Lack of Fit is Significant: Now What?
Original question from a Research Scientist:
“I generally understand the lack of fit test but I’m struggling to understand how to think through a model that has great statistical properties (very significant model, R^2 predicted >0.9, diagnostics look OK, high adequate precision, etc.) but has a significant lack of fit (p < 0.05). I’ve gone through the different model selection algorithms and most of the models I generate look great except all have a significant lack of fit. I don’t know if this is the correct way to think about it, but this tells me that a significant model can be built that explains most of the data, but the ‘residual’ data unexplained by the model is due to the model not fitting all of the data versus experimental error (pure error used for lack of fit calculation). Am I thinking about that correctly? Or are there other “checks” to do?”

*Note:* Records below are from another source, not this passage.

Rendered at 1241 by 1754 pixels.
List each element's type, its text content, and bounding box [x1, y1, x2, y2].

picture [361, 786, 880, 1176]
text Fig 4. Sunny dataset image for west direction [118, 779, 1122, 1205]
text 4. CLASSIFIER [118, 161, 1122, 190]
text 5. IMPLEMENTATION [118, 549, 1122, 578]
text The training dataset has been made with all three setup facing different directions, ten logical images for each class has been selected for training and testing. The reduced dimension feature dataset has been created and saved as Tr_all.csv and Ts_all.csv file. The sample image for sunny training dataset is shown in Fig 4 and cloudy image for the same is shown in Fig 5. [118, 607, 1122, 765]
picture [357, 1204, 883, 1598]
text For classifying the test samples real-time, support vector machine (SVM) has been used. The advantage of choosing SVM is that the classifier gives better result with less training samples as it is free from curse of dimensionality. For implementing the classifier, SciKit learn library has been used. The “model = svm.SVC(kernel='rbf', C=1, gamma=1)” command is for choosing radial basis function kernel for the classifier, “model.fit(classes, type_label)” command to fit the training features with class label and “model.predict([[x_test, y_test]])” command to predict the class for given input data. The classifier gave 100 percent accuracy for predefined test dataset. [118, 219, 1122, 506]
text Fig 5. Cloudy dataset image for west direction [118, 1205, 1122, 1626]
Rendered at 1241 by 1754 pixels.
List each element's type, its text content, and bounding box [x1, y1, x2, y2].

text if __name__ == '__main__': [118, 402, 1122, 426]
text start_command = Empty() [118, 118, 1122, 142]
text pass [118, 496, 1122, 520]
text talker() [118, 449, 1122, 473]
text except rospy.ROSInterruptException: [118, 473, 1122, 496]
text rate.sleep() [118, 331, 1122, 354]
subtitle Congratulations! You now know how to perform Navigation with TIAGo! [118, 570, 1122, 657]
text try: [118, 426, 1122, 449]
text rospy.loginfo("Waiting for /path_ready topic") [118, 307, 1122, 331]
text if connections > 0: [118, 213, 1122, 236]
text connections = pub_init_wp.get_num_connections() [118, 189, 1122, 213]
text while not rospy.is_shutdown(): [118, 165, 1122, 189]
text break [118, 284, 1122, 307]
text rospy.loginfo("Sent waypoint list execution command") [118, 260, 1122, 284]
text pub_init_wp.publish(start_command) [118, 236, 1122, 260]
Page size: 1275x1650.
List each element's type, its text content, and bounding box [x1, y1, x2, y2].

Answer from Stat-Ease Consultant Shari Kraber:
“When I look at client data that exhibits strong lack of fit (LOF) but all other stats are good, the first thing I check is the replicates. If the replicates are very, very similar, then the lack of fit test can easily become significant, even if there are no other modeling problems. The denominator of the test is determined by the difference between the replicates and is simply very small, artificially inflating the LOF test. Maybe the replicates were done all at the same time (like when center points are all run together) causing low variation, or perhaps the center point is a standard setting and therefore the operators are very capable of keeping the process in tight control at that point. In any case, very little variation between the replicates is probably the number one cause of significant lack of fit, in the presence of all other good statistics. In this case I would likely determine that the test is not valid.
“If the replicates are good, then I think of significant lack of fit as telling me that there is more curvature to be explained somewhere in the design space. The next question is - do you care? Where is the model not fitting well? Looking at the 3D plots with the design points showing can help you find the area of the space that has more variation (design points are far away from the surface). Is this a region that you want to predict well? If so, then you may need to add some additional runs in that area to gather more data. If it is in an undesirable area, then don't worry about LOF. It may be that, if the design was a central composite design, the alpha points were set too far out and in order to model the entire space, a cubic model would be required. Do you need that whole space? Or is quadratic sufficient within the area of interest?
“All in all, when any particular statistic is not up to expectations, then using point prediction and the confirmation node becomes extra important. Decide where the optimal settings are and run a few runs at those settings. Make sure they provide the answer you are looking for. Models are approximating the real world, which doesn't follow a polynomial model anyway.”
PS I agree with Shari that if lack of fit stands out as the only problematic statistic, it need not be a ‘show stopper’. If the R^2s adjusted and predicted are positive and adequate precision exceeds the signal-to-noise ratio of 4 (as recommended in the Fit Statistics annotation), press ahead to the diagnostics. Assuming they appear normal, check out the actual lack of fit presented by the Predicted vs Actual plot. It may not be nearly so bad as you might think.